Abendmahlsstempel

Abendmahlsstempel
Ein alter Stempel wirft Fragen auf.

Ganz ehrlich: Ich mag Stempel. Ich habe mittlerweile eine ganze Reihe davon. Einen für jeden der vielen Bereiche, für die ich arbeite, um Rechnungen zuzuordnen. Einen „sachlich richtig“. Drei Adress-Stempel, einen Datumsstempel, einen Eingangsstempel fürs Schulreferat. Manchmal muss ich 20 und mehr Formulare mit jeweils zwei Stempeln, drei angekreuzten Feldern und meiner Unterschrift versehen, das geht schon sehr flüssig. Und wenn ich einen bestimmten Text immer und immer wieder schreiben muss (z.B. „Fahrtkosten zahlt ...“), überlege ich ernsthaft, mir dafür einen Stempel anzulegen (in diesem Fall kommt‘s mir allerdings auch irgendwie komisch vor, obwohl es eigentlich sinnvoll wäre.) Selbst, wenn es länger dauert, das Stempelkissen auf den reichlich papierüberfluteten Schreibtisch zu finden, als den Text von Hand hinzuschreiben. Andere spielen mit irgendwelchen Gegenständen beim Telefonieren – ich stemple in der Zeit gelbe Klebezettel voll.

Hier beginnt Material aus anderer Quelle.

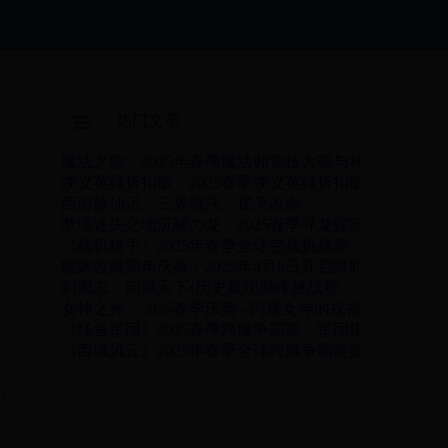
热门文章
魔法之歌：2025年春季魔法师竞技大赛与稀有道具限
侠义英雄折扣版：2025春季侠义英雄折扣版盛大开启
西游修仙记：三界混沌，逆天改命
梦境迷失之地沉睡の龙：2025春季寻龙探险挑战赛
《战机猎手》2025年春季全球空战挑战赛：翱翔天际
舰姬收藏周年庆典：2025年4月6日开启限时活动，惊
列国志：问鼎天下•历史重现巅峰挑战赛
女神之光：2025春季庆典 - 闪耀女神的祝福与冒险之旅
《怪兽军团》2025春季跨服争霸赛：军团集结·史诗对
《西域风云》2025年春季全球跨服争霸赛盛大开启！
剑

Kollege Björn Borrmann von St. Nikolai Spandau hat nun allerdings ein besonders schönes Exemplar ausgegraben, dessen eingravierter Text sehr rätselhaft anmutet. „Diese Bescheinigung gilt nur, wenn Sie zum Abendmahl zugelassen sind.“

Was will uns wohl der Stempler dieser Zeilen damit sagen? Auf was für eine Bescheinigung könnte ein derartiger Stempel passen? Also, ich würde sie ja einfach auf alles stempeln, was es so gibt. Nicht nur auf gelbe Klebezettel. Auf den Steuerbescheid: Nur gültig mit Zulassung zum Abendmahl (was, wenn Steuerpflichtige nachzahlen müssen, zu einem merkwürdigen Run auf die gute alte Kirchenzucht samt Ausschluss vom Abendmahl führen könnte.) Führerschein: Nur gültig mit Abendmahl. („Ihre Papiere bitte, Führerschein, Fahrzeugschein, Taufschein!“) Kassenzettel beim Einkaufen: Nur gültig mit Abendmahl. Bahn- oder Flugticket. Urlaubsbuchung. Vielleicht war dieser Stempel ja ein Versuch, Menschen zum Wiedereintritt in die Kirche zu bewegen?

Stempel "Nur gültig, wenn Sie zum Abendmahl zugelassen sind"
Nein, das ist natürlich alles völliger Käse, und Käse gibt‘s beim Abendmahl bekanntlich nicht. Bleiben wir lieber im kirchlichen Bereich, denn da wird der Stempel ja wohl hingehören. Ich selbst als Schulreferent unseres Dekanates stemple Unmengen von Anträgen auf Teilnahme am evangelischen Religionsunterricht von Schülerinnen und Schülern, die gar nicht evangelisch sind. Nein, da macht das keinen Sinn – die sind ja meistens bekenntnislos und damit sowieso nicht zugelassen. Vielleicht die Vocatio, die „kirchliche Lehrerlaubnis“ für staatliche Lehrkräfte? Schon sinnvoller, aber wohl eher nicht in einem normalen Pfarramt zu finden. 

Die wirkliche Erklärung wird wohl sehr, sehr bürokratisch sein. Entweder wurden damit Wahlausweise für eine Kirchenvorstandswahl gestempelt oder aber – das scheint mir das wahrscheinlichste zu sein – Patenbescheinigungen. Diese bescheinigen angehenden Patinnen und Paten, die nicht in der eigenen Gemeinde das Patenamt antreten, dass sie Mitglied ihrer Kirchengemeinde sind – und zum Abendmahl zugelassen sind. Denn das ist die Voraussetzung für die Übernahme des Patenamts. Da nun aber der Gemeindepfarrer (ich nehme stark an, der Stempel stammt aus jener längst vergangenen kargen pfarrerinnenlosen Zeit) gar nicht sicher wissen kann, ob nicht irgend etwas vorliegt, hat er wohl zu diesem Stempel gegriffen. „Ich bescheinige Ihnen das jetzt, aber ob die Bescheinigung gültig ist, müssen Sie letzten Endes schon selber wissen.“ Hm. Dann könnte man auf die Bescheinigung allerdings auch gleich verzichten und den Menschen einfach vertrauen, wenn sie sagen: Ich bin Mitglied der Kirche. Nun ja, jedem das Seine. Also, stempeln Sie nicht zu viel und gehen Sie lieber mal wieder zum Abendmahl.